The only consolation was the capture of a black cylinder by one of the red clouds. When, as a result of this, it had turned white-hot and poured its substance down in the form of a metallic rainstorm, the two ships assaulting the Northern Hemisphere abruptly retreated to the asteroids into which the Dendi—because of severely limited numbers—steadfastly refused to pursue them.

In the next twenty-four hours the aliens—resident aliens, let us say—held conferences, made repairs to their weapons and commiserated with us. Humanity buried its dead. This last was a custom of our forefathers that was most worthy of note; and one that has not, of course, survived into modern times.

By the time the Troxxt returned, Man was ready for them. He could not, unfortunately, stand to arms as he most ardently desired to do; but he could and did stand to optical instrument and conjurer’s oration.

Once more the little red clouds burst joyfully into the upper reaches of the stratosphere; once more the green flames wailed and tore at the chattering spires of lendi; once more men died by the thousands in the boiling backwash of war. But this time, there was a slight difference: the green flames of the Troxxt abruptly changed color after the engagement had last three hours; they became darker, more bluish. And, as they did so, Dendi after Dendi collapsed at his station and died in convulsions.

The call for retreat was evidently sounded. The survivors fought their way to the tremendous ship in which they had come. With an explosion from her stern jets that blasted a red-hot furrow southward through France, and kicked Marseilles into the Mediterranean, the ship roared into space and fled home ignominiously.

Humanity steeled itself for the coming ordeal of horror under the Troxxt.

They were truly worm-like in form.

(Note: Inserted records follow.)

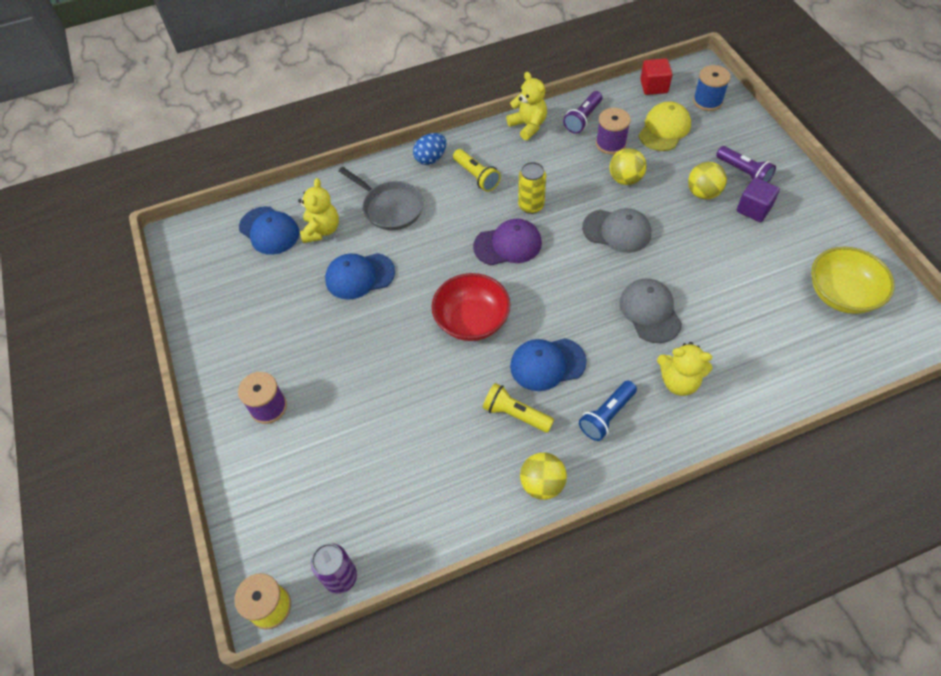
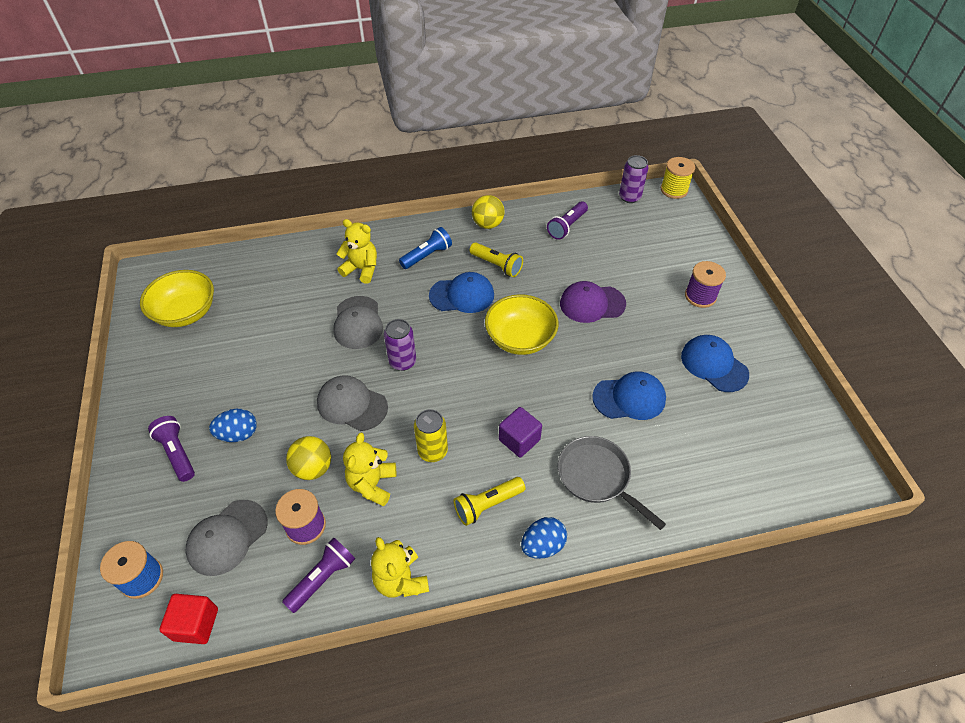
camera: 175 degrees left, 5 degrees down
(269, 231) = (740, 470): blue cap -> blue cap (714, 365)
(321, 230) = (677, 460): yellow teddy bear -> yellow teddy bear (372, 484)
(432, 498) = (567, 226): none -> purple flashlight
(472, 320) = (520, 338): red bowl -> yellow bowl
(476, 176) = (487, 505): yellow flashlight -> yellow flashlight turned 90 degrees counterclockwise
(508, 245) = (470, 408): purple cap -> purple cap (592, 304)
(586, 277) = (402, 362): none -> purple can
(664, 129) = (227, 537): yellow cap -> grey cap
(703, 193) = (238, 434): yellow ball -> blue egg
(753, 209) = (199, 406): purple cube -> purple cube (519, 440)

As soon as the two night-black cylinders had landed, they strode from their ships, their tiny segemented bodies held off the ground by a complex harness supported by long and slender metal crutches. They erected a dome-like fort around each ship—one in Australia and one in the Ukraine-captured the few courageous individuals who had ventured close to their landing sites, and disappeared back into the dark craft with their squirming prizes.

While some men drilled about nervously in the ancient military patterns, others pored anxiously over scientific texts and records pertaining to the visit of the Dendi—in the desperate hope of finding a way of preserving terrestrial independence against this ravening conqueror of the star-spattered galaxy.

And yet all this time, the human captives inside the artificially darkened space-ships (the Troxxt, having no eyes, not only had little use for light but the more sedentary individuals among them actually found such radiation disagreeable to their sensitive, unpigmented skins) were not being tortured for information—nor vivisected in the earnest quest of knowledge on a slightly higher level—but educated.

Educated in the Troxxtian language, that is.